Town budget season is here, and just before the holidays, Colchester administrators and the town selectboard unveiled the proposed budget for Fiscal Year (FY) 22.
The proposed budget of $13,482,862 would require a 2% increase in municipal service property taxes.
“The proposed FY22 budget maintains our current level of service and addresses needs,” Town Manager Aaron Frank wrote in a Dec. 4 memo to the selectboard. “These needs are related both to the COVID emergency and were caused by slow, steady growth over past decades.”
The selectboard will host a public hearing on the budget Jan. 12, when community members will have the opportunity to provide feedback. After the hearing, the selectboard could move to approve the budget, therefore sending it to the Town Meeting Day ballot where it will either be approved or declined by voters.
Here’s what you should understand prior to the hearing:
The town’s municipal property tax is increasing by 2% or $0.5592 per $100 of assessed value.
Here’s how that would look based on home value:
This tax rate is impacted by two town funds, the Operating Budget and Capital Funding. Both of those funds have grown in size this year for various reasons.
The town’s operating budget is increasing by 2.7%.
The operating budget is comprised of 25 service categories, of which the expenses of six decreased, and 16 increased.
Here are a few examples of some of the changes causing an increase:
- A part-time position in the town manager’s office will be made full time with benefits and a half-time emergency manager position will be created. “These changes will help us to...provide public information during the COVID emergency and to aggressively apply for and manage state and federal funding to cover unbudgeted costs related to COVID,” Frank wrote in a Nov. 18 memo to the selectboard.
- More funding will be given to the Department of Public Works (DPW) to purchase gravel for maintaining gravel roads and sand for treating roadways in winter.
- A part-time position will be added to the DPW Maintenance Garage to take care of the upkeep of fire equipment and perform other repairs and improvements.
The portion of the Capital Fund that is funded by property taxes is increasing 2.2%.
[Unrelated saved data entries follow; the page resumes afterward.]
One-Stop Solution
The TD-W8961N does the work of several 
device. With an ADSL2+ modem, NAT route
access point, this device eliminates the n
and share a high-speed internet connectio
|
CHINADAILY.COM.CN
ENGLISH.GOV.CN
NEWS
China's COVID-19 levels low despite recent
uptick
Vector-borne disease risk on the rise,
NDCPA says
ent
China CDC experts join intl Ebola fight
The Capital Fund budget and the projects it will pay for were already approved by Colchester voters.
Projects funded by this increase and that will be undertaken in FY22 include a refurbished entrance to the Burnham Memorial Library and a new roof for the Meeting House. A perimeter walking path will also be built at Airport Park this year.
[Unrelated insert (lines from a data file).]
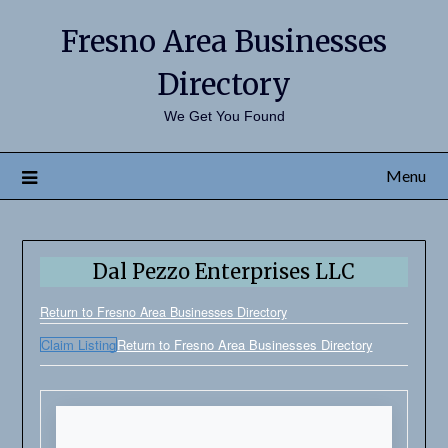
Fresno Area Businesses
Directory
We Get You Found
Menu
Dal Pezzo Enterprises LLC
Return to Fresno Area Businesses Directory
Claim Listing
Return to Fresno Area Businesses Directory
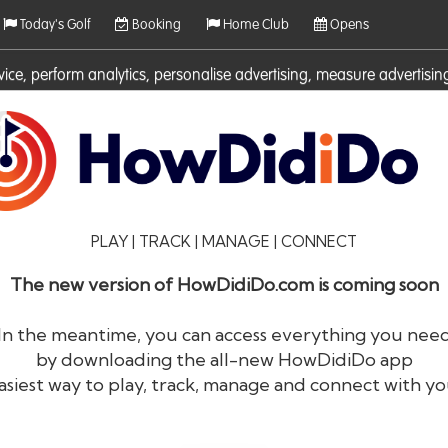
Today's Golf
Booking
Home Club
Opens
rvice, perform analytics, personalise advertising, measure adverti
ies. For more information on cookies including how to manage them 
PLAY | TRACK | MANAGE | CONNECT
The new version of HowDidiDo.com is coming soon
In the meantime, you can access everything you nee
by downloading the all-new HowDidiDo app
®
HowDid
i
Do
asiest way to play, track, manage and connect with yo
The largest golfer network in Europe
Read more about the Capital Fund here.
The tax rate is also increasing because revenues from non-tax sources are expected to decrease by 1.1%.
Non-tax revenues — like passport fees, park facility rentals and dog license fees — were down in the past year because of COVID-19. These revenues typically help support the operating budget, but property taxes will have to make up the difference this year.
“When these revenues do not grow by the same rate as operating expenses in the general fund budget, property taxes must fund an increased share of the budget,” Frank wrote in a Nov. 27 memo.
Overall, town administrators and the selectboard tried to keep the increase in taxes to a minimum.
"[Town] departments could better meet the residents and taxpayer needs with more resources," Frank wrote Nov. 18. "However, the residents, businesses and voters also wish to keep the tax rate affordable and this budget represents a balance of those competing goals."
If approved by the selectboard and by voters, the tax increase would go into effect on July 1, when FY22 begins.